Spun: The Swell Season

By Brad Halasz

After 2007’s Academy Award-winning song “Falling Slowly” became an international folk hit, there was nowhere to go but down for love-struck duo the Swell Season. It was the Irish musical Once which catapulted the scruffy Glen Hansard and girlfriend Marketa Irglova to a new level of unexpected middle-aged fame.

With more eyes on the duo than ever before, more expectation and speculation followed. Hansard and Irglova answered back with Strict Joy, an emotionally raw effort, heart-on-the-sleeve, nothing-to-lose that is as vulnerable as it is confident in its decision to wipe the slate clean.

Instead of moving further out into the world to explore their stardom they have recoiled deeper into the heart-breaking love songs that made Once so powerful. They exploit their humbleness and reject the pop sensibilities that mass audiences crave.

Echoes of fellow countryman Van Morrisson’s Astral Weeks are laced throughout Strict Joy. “In These Arms,” Hansard and Irglova’s best effort on the disc, is vocally raw. The couple may have fallen out of love, but haven’t given up hope. “Maybe I was born to hold you in these arms,” Hansard swoons in broken, but optimistic, faith.

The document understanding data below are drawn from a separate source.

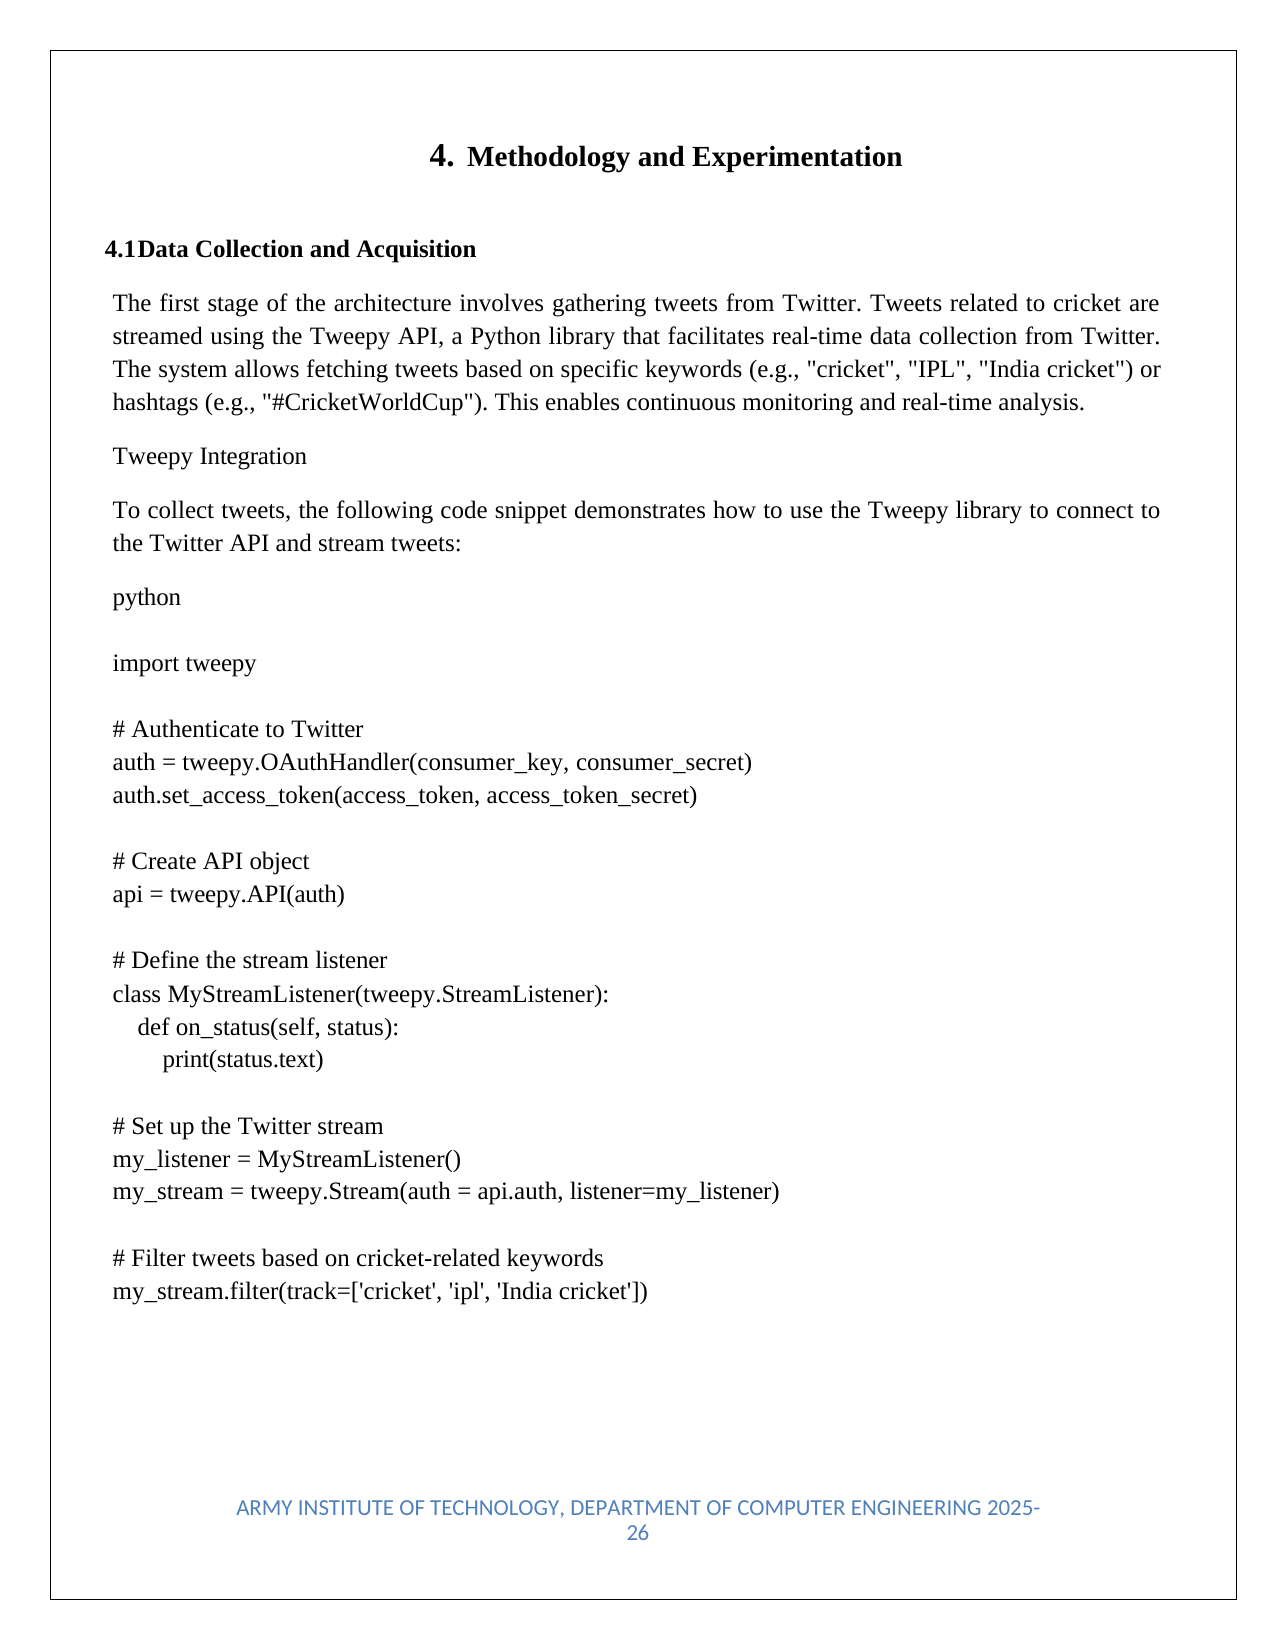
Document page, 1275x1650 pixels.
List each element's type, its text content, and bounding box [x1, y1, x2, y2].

text python [112, 582, 1236, 611]
text class MyStreamListener(tweepy.StreamListener): def on_status(self, status): [112, 979, 610, 1040]
text # Authenticate to Twitter [112, 714, 1236, 743]
text api = tweepy.API(auth) [112, 879, 1236, 908]
text # Create API object [112, 846, 1236, 875]
text auth = tweepy.OAuthHandler(consumer_key, consumer_secret) auth.set_access_token(access_token, access_token_secret) [112, 747, 1058, 809]
list Data Collection and Acquisition [104, 234, 1236, 263]
text my_stream = tweepy.Stream(auth = api.auth, listener=my_listener) [112, 1177, 1236, 1206]
text import tweepy [112, 648, 1236, 677]
subtitle Methodology and Experimentation [429, 135, 1236, 174]
text print(status.text) [162, 1045, 1236, 1073]
text Tweepy Integration [112, 441, 1236, 470]
text # Filter tweets based on cricket-related keywords my_stream.filter(track=['cricket', 'ipl', 'India cricket']) [112, 1243, 848, 1305]
text The first stage of the architecture involves gathering tweets from Twitter. Tweets related to cricket are streamed using the Tweepy API, a Python library that facilitates real-time data collection from Twitter. The system allows fetching tweets based on specific keywords (e.g., "cricket", "IPL", "India cricket") or hashtags (e.g., "#CricketWorldCup"). This enables continuous monitoring and real-time analysis. [112, 288, 1162, 416]
text # Define the stream listener [112, 945, 1236, 974]
text # Set up the Twitter stream my_listener = MyStreamListener() [112, 1111, 467, 1173]
text To collect tweets, the following code snippet demonstrates how to use the Tweepy library to connect to the Twitter API and stream tweets: [112, 495, 1161, 557]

As an album, Strict Joy features a conceptual narrative about all things broken-hearted, but it doesn’t really hit home until Irglova delivers the hauntingly sexy “Fantasy Man.” If Fleetwood Mac has taught us anything it’s that turbulent love affairs among band members can produce raw, heartfelt music, and Strict Joy lives up to that the whole way through.